Tout commence dans l’appartement familial. Construit à Belgrade, au début du 20e siècle, l’immeuble qui abrite le logement est à l’image du pays: traversé par ce qui est probablement l’un des siècles les plus chargés en termes de transformations en tous genres. Ici, le logement des Turajlic est découpé à la fin de la Deuxième Guerre mondiale et des portes sont condamnées, alors que des pièces deviennent autant d’appartements attribués à d’autres habitants. L’État communiste devait combattre la bourgeoisie, après tout, et la famille Turajlic était une famille aisée.
Le film s’articule autour de Srbijanka Turajlic, la mère de la réalisatrice, qui est depuis longtemps une figure marquante de la vie politique serbe. Professeure d’université, militante pro-démocratie, elle n’aura de cesse de s’opposer aux différents régimes, qu’il s’agisse des communistes, jusqu’à la fin des années 1980, de l’État sous Slobodan Milosevic, tour à tour « sauveur de la Serbie » et « boucher des Balkans », ou encore du gouvernement actuel, mené par le Parti nationaliste.

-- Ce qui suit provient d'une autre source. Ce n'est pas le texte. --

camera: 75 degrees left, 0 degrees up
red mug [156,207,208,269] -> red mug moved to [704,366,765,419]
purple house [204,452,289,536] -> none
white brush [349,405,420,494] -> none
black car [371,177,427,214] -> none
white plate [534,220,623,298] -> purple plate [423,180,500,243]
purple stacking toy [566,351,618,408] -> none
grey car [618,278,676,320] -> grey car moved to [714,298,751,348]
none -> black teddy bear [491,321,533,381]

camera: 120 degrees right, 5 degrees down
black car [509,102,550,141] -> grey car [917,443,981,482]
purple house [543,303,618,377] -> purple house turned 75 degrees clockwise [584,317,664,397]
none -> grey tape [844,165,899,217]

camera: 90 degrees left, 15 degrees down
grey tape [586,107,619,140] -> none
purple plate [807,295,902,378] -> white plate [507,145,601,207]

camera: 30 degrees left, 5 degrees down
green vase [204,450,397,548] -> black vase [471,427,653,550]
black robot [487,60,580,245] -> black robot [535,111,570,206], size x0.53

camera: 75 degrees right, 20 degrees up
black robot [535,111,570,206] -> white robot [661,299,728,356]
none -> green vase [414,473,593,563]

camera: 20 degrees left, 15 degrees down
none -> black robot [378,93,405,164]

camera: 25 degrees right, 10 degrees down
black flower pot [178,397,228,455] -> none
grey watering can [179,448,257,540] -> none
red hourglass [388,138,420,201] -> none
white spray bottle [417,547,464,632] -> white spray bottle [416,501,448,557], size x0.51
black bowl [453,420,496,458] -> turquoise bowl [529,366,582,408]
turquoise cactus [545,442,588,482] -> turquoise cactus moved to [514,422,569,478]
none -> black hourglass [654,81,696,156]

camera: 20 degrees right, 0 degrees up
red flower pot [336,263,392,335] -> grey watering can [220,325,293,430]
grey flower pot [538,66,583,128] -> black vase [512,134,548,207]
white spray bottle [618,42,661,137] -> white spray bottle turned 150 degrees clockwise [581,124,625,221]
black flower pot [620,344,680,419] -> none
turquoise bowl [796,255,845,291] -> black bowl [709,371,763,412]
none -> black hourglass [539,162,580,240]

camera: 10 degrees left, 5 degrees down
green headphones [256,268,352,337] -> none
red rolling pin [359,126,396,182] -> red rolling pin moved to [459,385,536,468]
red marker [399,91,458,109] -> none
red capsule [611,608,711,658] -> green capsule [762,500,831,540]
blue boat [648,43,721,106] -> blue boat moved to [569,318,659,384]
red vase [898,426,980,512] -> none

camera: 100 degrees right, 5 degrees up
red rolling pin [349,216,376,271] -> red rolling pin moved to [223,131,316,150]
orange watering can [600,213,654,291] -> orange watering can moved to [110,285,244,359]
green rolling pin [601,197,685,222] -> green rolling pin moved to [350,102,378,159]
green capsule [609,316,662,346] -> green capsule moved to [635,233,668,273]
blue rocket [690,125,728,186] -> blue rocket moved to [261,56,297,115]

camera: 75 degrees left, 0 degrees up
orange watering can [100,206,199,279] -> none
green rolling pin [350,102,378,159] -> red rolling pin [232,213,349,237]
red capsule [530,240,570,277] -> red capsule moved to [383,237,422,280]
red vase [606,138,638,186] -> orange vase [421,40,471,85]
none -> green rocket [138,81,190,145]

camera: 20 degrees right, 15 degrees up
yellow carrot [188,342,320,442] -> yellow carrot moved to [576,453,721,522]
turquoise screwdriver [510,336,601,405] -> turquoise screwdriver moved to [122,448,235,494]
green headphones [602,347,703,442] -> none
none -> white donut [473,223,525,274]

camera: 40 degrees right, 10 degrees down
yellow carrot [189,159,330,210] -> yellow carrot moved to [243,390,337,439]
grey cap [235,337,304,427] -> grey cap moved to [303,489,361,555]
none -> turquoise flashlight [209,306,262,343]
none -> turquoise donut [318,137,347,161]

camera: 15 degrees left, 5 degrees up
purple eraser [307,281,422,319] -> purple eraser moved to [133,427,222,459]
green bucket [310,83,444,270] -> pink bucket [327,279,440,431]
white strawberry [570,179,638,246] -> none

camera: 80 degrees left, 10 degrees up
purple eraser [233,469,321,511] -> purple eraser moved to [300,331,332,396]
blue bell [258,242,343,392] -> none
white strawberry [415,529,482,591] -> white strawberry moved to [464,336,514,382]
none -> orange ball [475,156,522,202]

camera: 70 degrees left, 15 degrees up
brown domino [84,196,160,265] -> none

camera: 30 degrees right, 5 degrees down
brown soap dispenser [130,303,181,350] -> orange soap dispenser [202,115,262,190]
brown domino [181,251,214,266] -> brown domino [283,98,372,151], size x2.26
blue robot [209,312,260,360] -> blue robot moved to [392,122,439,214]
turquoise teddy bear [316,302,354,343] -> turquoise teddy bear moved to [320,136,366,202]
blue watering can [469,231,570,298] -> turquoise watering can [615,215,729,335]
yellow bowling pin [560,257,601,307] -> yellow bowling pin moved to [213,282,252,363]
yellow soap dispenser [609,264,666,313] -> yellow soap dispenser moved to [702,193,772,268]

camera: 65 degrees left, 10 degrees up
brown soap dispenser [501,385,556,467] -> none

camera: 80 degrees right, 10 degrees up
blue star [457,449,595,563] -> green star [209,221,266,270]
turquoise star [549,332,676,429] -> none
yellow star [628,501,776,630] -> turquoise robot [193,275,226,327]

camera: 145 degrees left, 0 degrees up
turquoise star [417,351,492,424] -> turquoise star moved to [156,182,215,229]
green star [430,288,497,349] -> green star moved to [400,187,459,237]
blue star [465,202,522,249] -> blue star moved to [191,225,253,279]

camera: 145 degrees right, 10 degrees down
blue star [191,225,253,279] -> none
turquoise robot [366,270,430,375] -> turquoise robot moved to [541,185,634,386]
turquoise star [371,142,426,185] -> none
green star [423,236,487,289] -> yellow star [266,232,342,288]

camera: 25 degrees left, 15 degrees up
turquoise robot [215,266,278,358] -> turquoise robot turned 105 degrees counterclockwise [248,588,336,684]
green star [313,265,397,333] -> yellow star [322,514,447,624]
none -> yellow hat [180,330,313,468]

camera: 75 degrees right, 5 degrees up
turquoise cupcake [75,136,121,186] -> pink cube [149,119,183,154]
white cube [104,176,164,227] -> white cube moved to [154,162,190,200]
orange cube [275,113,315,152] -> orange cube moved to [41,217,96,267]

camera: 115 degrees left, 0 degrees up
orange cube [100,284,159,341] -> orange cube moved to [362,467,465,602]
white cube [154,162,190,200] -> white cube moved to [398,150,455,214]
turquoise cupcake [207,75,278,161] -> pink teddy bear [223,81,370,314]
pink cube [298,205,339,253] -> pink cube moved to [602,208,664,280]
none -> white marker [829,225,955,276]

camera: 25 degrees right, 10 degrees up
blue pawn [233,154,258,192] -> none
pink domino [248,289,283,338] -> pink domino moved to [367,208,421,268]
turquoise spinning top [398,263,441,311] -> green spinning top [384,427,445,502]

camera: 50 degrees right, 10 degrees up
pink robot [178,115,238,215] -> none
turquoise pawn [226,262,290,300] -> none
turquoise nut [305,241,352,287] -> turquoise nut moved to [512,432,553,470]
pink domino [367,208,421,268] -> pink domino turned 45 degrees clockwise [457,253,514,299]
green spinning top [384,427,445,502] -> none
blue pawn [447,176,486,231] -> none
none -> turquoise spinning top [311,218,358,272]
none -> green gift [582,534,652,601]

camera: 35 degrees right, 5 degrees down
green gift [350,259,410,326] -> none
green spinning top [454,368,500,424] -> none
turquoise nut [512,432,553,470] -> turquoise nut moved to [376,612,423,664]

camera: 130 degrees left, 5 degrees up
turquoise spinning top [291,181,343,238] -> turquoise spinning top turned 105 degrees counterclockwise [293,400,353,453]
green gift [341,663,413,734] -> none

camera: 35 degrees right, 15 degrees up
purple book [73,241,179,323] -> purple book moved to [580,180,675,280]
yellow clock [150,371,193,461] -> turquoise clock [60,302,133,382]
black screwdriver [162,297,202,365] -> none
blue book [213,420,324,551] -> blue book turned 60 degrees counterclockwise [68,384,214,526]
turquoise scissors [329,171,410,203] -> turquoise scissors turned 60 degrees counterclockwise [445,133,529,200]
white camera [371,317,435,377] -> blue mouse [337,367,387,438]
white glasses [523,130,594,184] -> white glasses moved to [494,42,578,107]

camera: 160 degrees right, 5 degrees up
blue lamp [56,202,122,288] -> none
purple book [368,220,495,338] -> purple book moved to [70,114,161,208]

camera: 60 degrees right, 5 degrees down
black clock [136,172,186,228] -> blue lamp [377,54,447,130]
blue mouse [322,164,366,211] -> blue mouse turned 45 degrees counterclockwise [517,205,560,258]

Brièvement ministre de l’Éducation après la chute de Milosevic en 2000, Mme Turajlic est aussi la petite-fille de l’un des artisans de l’unification, au sortir de la Première Guerre mondiale, de ce qui se sera brièvement appelé Royaume des Serbes, Croates et Slovènes. Autant dire que le goût de la politique coule dans les veines de la famille. Il faut voir cette ancienne professeure et femme politique, d’ailleurs, continuer d’espérer, continuer de militer, continuer de faire pression pour que l’État de droit retrouve sa place en Serbie. Pourtant, tout semble s’opposer à sa vision d’une Serbie véritablement démocratique. « Le peuple tombe facilement amoureux », dira-t-elle, en parlant de cet intérêt pour les leaders forts qui mènent trop souvent à la catastrophe.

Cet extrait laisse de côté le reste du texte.